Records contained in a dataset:
begin

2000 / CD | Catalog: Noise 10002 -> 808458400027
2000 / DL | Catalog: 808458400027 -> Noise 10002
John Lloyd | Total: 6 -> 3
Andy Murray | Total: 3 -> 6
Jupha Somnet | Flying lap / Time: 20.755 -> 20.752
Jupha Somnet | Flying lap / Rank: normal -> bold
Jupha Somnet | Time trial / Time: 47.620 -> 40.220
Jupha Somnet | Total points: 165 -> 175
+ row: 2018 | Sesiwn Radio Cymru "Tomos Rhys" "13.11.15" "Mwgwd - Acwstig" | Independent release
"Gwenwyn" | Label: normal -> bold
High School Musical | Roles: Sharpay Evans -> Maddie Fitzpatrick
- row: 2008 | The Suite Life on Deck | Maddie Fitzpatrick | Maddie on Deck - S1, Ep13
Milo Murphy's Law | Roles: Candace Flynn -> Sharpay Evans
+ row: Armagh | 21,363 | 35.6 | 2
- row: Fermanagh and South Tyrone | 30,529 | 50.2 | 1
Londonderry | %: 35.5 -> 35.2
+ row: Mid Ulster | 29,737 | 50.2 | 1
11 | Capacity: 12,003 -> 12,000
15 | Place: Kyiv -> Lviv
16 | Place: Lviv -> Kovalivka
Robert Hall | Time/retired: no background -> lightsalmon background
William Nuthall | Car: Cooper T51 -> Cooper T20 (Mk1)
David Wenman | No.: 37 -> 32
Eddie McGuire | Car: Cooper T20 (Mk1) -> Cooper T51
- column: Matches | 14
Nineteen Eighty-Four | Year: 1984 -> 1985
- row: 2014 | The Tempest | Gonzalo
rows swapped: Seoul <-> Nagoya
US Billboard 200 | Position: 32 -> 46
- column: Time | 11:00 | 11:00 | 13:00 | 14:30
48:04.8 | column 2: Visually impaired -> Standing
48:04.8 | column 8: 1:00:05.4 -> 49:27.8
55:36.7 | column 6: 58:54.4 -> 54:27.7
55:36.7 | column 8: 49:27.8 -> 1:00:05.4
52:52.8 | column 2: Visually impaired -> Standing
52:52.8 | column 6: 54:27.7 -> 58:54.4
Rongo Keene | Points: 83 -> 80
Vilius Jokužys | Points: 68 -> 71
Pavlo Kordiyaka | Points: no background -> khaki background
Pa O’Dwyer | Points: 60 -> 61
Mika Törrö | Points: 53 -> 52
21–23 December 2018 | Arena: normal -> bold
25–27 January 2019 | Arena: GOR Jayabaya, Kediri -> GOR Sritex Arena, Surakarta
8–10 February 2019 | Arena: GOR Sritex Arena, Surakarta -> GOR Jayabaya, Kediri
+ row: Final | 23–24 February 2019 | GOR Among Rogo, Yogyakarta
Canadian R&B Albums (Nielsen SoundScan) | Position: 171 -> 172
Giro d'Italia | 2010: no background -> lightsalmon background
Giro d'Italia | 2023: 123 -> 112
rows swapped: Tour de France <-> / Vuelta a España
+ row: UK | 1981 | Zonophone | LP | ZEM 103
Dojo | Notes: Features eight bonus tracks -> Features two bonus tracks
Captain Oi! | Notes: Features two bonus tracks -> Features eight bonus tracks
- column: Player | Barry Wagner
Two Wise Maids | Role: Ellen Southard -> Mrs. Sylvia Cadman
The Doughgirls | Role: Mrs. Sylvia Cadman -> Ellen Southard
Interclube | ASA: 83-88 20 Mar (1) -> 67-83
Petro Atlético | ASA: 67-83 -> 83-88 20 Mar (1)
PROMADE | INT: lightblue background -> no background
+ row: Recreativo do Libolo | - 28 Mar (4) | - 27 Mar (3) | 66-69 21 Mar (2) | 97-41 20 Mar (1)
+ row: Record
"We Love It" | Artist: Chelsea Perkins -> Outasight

end

Print the rows above from the first one through the line with "Jupha Somnet | Total points: 165 -> 175", both included, and copy each of them character for character.

### Solution for this problem
2000 / CD | Catalog: Noise 10002 -> 808458400027
2000 / DL | Catalog: 808458400027 -> Noise 10002
John Lloyd | Total: 6 -> 3
Andy Murray | Total: 3 -> 6
Jupha Somnet | Flying lap / Time: 20.755 -> 20.752
Jupha Somnet | Flying lap / Rank: normal -> bold
Jupha Somnet | Time trial / Time: 47.620 -> 40.220
Jupha Somnet | Total points: 165 -> 175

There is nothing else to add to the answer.